Beginning in 1929, Arabs and Jews openly fought in Palestine, and Britain attempted to limit Jewish immigration as a means of appeasing the Arabs. As a result of the Holocaust in Europe, many Jews illegally entered Palestine during
World War II. Radical Jewish groups employed terrorism against British forces in Palestine, which they thought had betrayed the Zionist cause. At the end of World War II, in 1945, the United States took up the Zionist cause. Britain, unable to find a practical solution, referred the problem to the United Nations, which in November 1947 voted to partition Palestine.
The Jews were to possess more than half of Palestine, although they made up less than half of Palestine’s population. The Palestinian Arabs, aided by volunteers from other countries, fought the Zionist forces, but by May 14, 1948, the Jews had secured full control of their U.N.-allocated share of Palestine and also some Arab territory. On May 14, Britain withdrew with the expiration of its mandate, and the State of Israel was proclaimed. The next day, forces from Egypt, Transjordan,
Syria, Lebanon, and Iraq invaded.
The Israelis, though less well equipped, managed to fight off the Arabs and then seize key territory, such as Galilee, the Palestinian coast, and a strip of territory connecting the coastal region to the western section of
Jerusalem. In 1949, U.N.-brokered cease-fires left the State of Israel in permanent control of this conquered territory. The departure of hundreds of thousands of Palestinian Arabs from Israel during the war left the country with a substantial Jewish majority.

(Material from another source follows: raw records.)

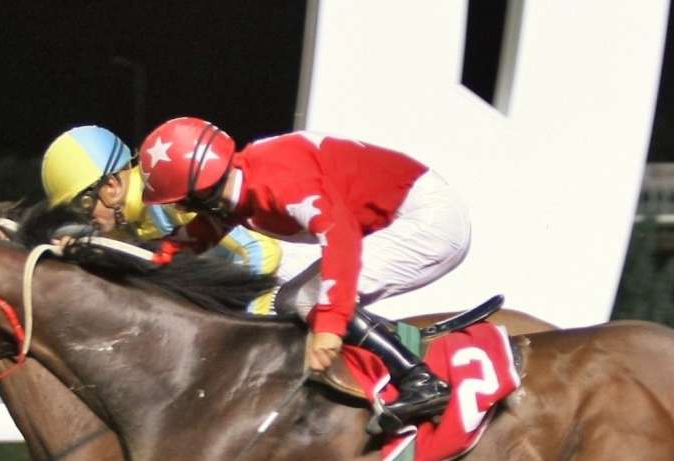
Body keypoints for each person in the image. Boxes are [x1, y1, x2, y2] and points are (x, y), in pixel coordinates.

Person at [135, 117, 471, 427]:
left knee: (311, 300)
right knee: (288, 301)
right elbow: (211, 225)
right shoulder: (242, 180)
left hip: (429, 221)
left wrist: (330, 326)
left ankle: (420, 380)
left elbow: (341, 239)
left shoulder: (280, 182)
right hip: (398, 217)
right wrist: (159, 256)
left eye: (184, 201)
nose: (180, 208)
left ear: (202, 189)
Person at [40, 125, 311, 316]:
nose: (85, 218)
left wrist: (246, 323)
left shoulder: (166, 195)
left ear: (111, 186)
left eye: (83, 205)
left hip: (292, 269)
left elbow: (261, 251)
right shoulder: (125, 221)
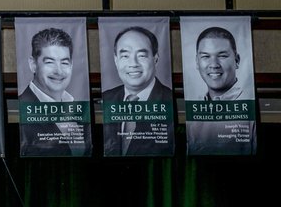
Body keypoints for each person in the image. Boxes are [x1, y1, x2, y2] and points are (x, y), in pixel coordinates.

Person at [101, 26, 174, 156]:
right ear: (116, 60)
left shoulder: (170, 101)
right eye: (125, 56)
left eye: (141, 55)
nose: (133, 63)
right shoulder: (106, 99)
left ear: (155, 59)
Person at [18, 27, 91, 157]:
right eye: (50, 62)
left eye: (64, 62)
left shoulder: (79, 108)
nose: (59, 71)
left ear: (72, 65)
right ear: (33, 64)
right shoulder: (19, 111)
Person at [188, 26, 256, 155]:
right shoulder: (193, 107)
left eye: (222, 56)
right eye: (206, 56)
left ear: (237, 60)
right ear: (197, 62)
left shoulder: (250, 106)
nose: (214, 64)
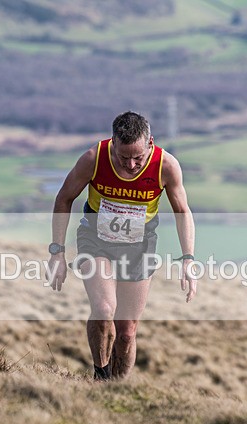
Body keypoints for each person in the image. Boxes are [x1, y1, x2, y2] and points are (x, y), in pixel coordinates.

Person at [48, 111, 196, 380]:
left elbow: (182, 211)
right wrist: (57, 251)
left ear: (150, 143)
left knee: (127, 331)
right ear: (113, 144)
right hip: (96, 239)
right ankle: (100, 377)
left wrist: (188, 259)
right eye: (123, 157)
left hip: (140, 245)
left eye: (137, 158)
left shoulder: (166, 165)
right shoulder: (94, 159)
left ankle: (116, 389)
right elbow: (63, 198)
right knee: (104, 309)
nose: (130, 165)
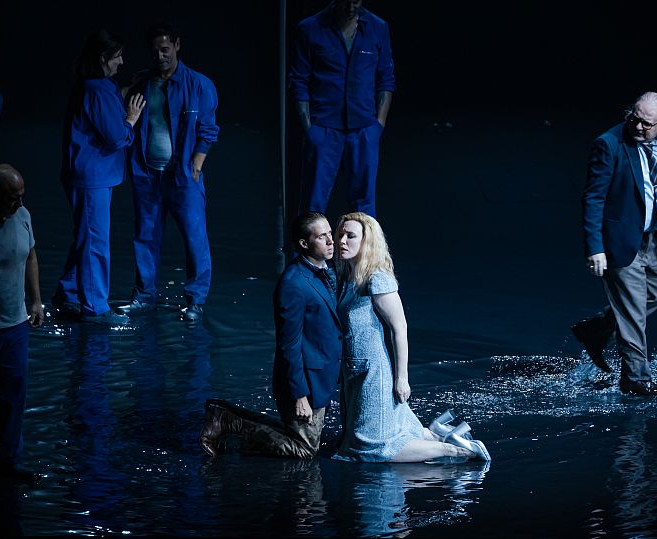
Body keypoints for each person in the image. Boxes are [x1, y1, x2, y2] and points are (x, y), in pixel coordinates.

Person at [332, 212, 490, 462]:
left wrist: (401, 378)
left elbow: (399, 327)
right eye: (340, 234)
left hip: (374, 372)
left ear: (366, 242)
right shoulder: (348, 277)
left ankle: (459, 450)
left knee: (372, 448)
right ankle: (438, 435)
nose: (341, 240)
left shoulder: (376, 279)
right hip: (355, 371)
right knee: (360, 436)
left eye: (350, 235)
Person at [199, 212, 343, 458]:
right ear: (304, 244)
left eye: (330, 233)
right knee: (304, 449)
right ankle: (230, 422)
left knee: (302, 440)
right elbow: (289, 344)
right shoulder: (293, 284)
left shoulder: (326, 271)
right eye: (322, 236)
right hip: (304, 382)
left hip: (321, 376)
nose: (331, 241)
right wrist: (299, 394)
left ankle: (223, 413)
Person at [572, 92, 657, 396]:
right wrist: (595, 247)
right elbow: (593, 197)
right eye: (634, 117)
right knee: (632, 311)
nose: (638, 125)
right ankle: (635, 378)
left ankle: (597, 329)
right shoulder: (609, 144)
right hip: (619, 241)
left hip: (654, 235)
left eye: (646, 123)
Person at [117, 22, 219, 322]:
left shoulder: (199, 84)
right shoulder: (142, 82)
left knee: (194, 237)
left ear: (177, 44)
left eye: (165, 49)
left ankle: (195, 300)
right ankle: (145, 296)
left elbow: (209, 128)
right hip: (148, 174)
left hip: (183, 176)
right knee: (145, 236)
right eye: (155, 51)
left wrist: (197, 162)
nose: (160, 55)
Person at [51, 29, 146, 326]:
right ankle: (94, 308)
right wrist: (130, 118)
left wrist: (122, 92)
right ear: (103, 58)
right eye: (117, 56)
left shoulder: (92, 86)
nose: (121, 61)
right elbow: (116, 137)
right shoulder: (96, 88)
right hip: (92, 178)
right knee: (94, 241)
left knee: (85, 235)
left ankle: (67, 293)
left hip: (84, 174)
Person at [289, 0, 394, 218]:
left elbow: (385, 78)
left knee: (364, 205)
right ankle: (306, 253)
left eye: (356, 1)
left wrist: (379, 125)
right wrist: (310, 129)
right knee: (312, 204)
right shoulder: (310, 28)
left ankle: (364, 253)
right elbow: (299, 80)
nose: (351, 7)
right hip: (325, 128)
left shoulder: (377, 27)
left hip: (364, 129)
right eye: (346, 1)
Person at [0, 164, 44, 482]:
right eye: (13, 198)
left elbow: (31, 257)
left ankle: (8, 462)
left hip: (15, 325)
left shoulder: (22, 217)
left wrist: (36, 300)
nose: (20, 203)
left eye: (22, 196)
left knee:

During the third Arab-Israeli conflict–the Six-Day War of 1967–Israel again greatly increased its borders, capturing from Jordan, Egypt, and Syria the Old City of Jerusalem, the Sinai Peninsula, the Gaza Strip, the West Bank, and the Golan Heights. In 1979, Israel and Egypt signed an historic peace agreement in which Israel returned the Sinai in exchange for Egyptian recognition and peace. Israel and the Palestine Liberation Organization (PLO) signed a major peace accord in 1993, which envisioned the gradual implementation of Palestinian self-government in the West Bank and Gaza Strip. The Israeli-Palestinian peace process moved slowly, however, and in 2000 major fighting between Israelis and Palestinians resumed in Israel and the occupied territories.